I understand your sentiment. However, put yourself in the shoes of a manager. Who does he look to promote? Those who are already doing the job. It is annoying, but at least Square is codifing this so that the expectation is explicit.
How is this different from, say, Google, except that Square is open and honest about it? After I got my offer from Google last year (that I rejected), my prospective manager told me that in order to get promoted (from L4 to L5 in this case) I would need to be operating at that next level for some period of time before my promo packet was even submitted, let alone the promotion come through.
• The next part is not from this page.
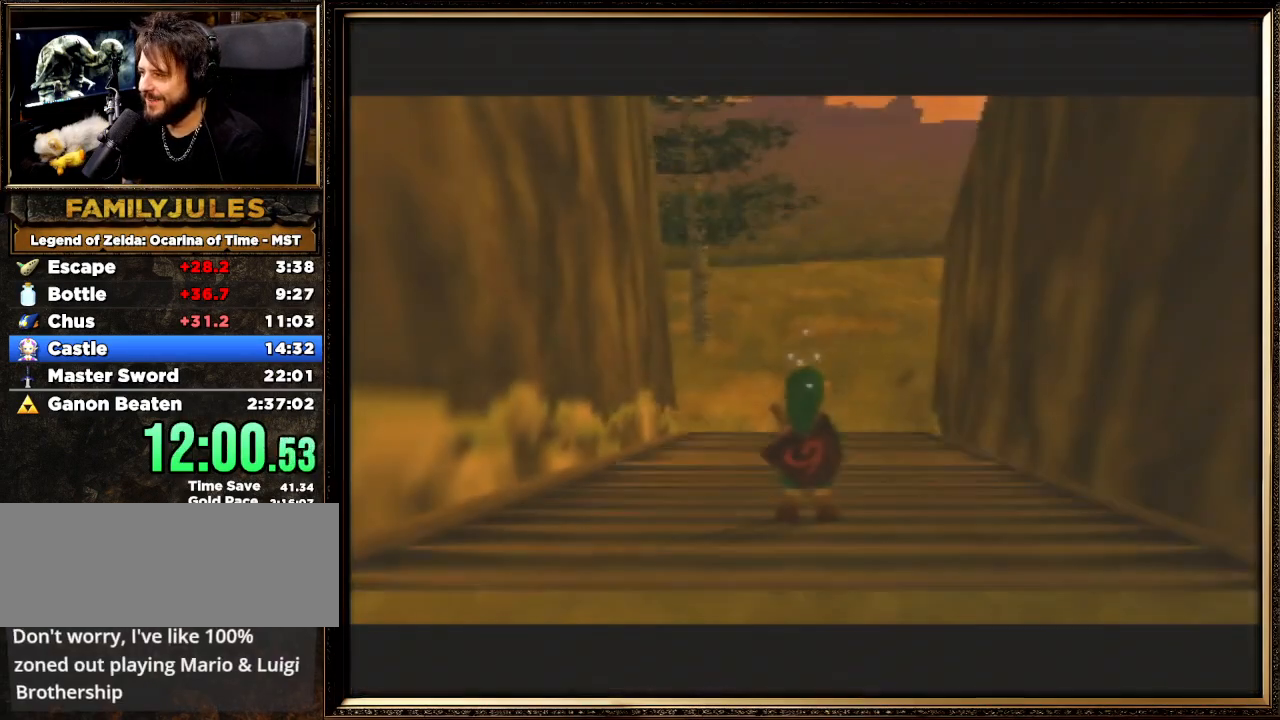
{"buttons": [], "left_stick": "center", "events": []}
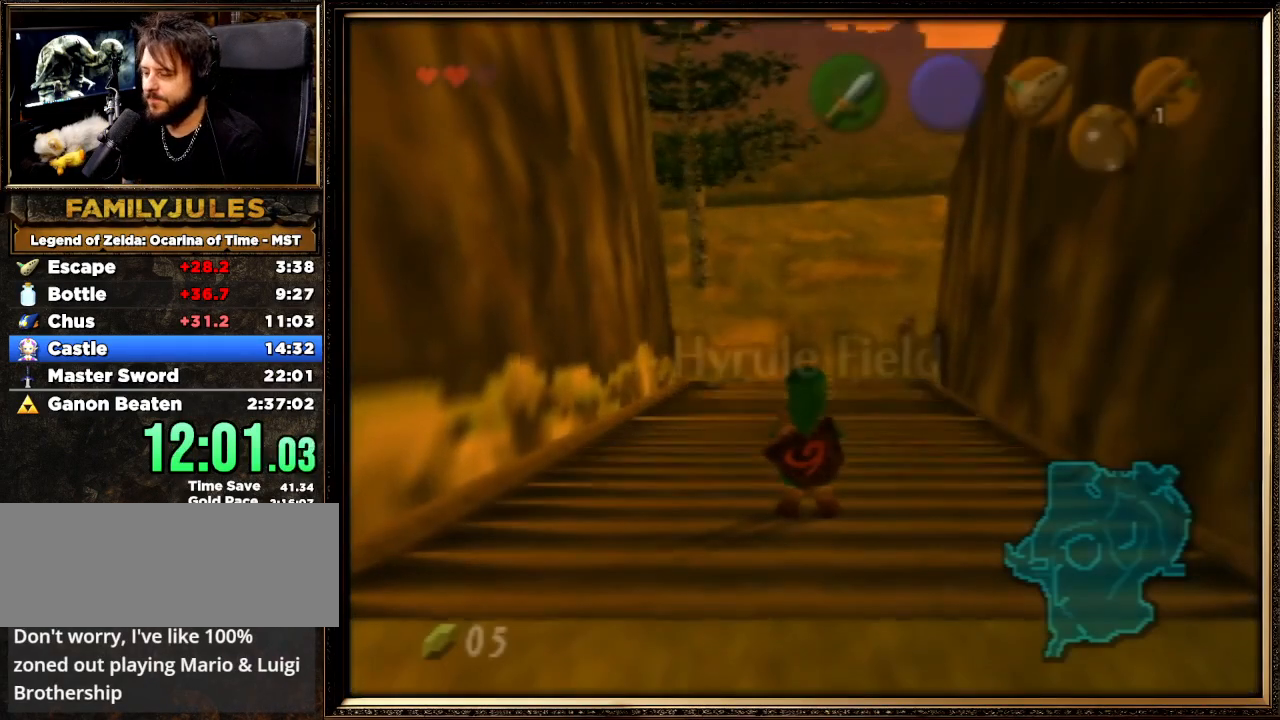
{"buttons": ["Z"], "left_stick": "center", "events": [[67, "left_stick", "down"], [133, "R1", "down"], [167, "left_stick", "center"], [200, "R1", "up"], [267, "Z", "down"]]}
As someone who worked at Square ~3 years ago and now works at Google, the rate-limiting and "promotion by apology" (their term, not mine) feel fairly similar - Google's is a bit more impersonal. However Google pays much, much better. Square (I felt) offered more opportunities to build a good engineering reputation and to gain actualization in other ways, and to make a significant impact.
Eh, at least in my case the offer they extended me was shit (speaking from my privileged and fortunate position). Combined with that promotion process it was easy to reject (and a month later I got an offer elsewhere for one level and $75k/year more).
So my data may very well be out of date. Google's salaries are indeed somewhat low, but their total comp was way higher than what Square targeted at the time. Since Square is now public and doing so well I'm not surprised to hear they're paying better than they did.
This is just true for tech overall. Job hopping will almost always lead to more money than staying at one place and navigating the ladder. What you gain with cash, you lose in clout.
It all comes down to your personal goals. If gaining 20-30% comp for the effort of building you resume and phonescreening and day long interview loops is worth it then it sounds like you shouldn’t stay somewhere for more than 2-4 years.
If doing the job above you for 6-10 months to maybe get 10-15% is more your speed, then find a company you wanna stick with for a while.
I’ve done both. Jumped until I reached a comp level I’m content with and now playing the promo game expecting minimal reward increase for my labor but enjoying the stability.
If we wanted this much structure, we would have worked for the government or military.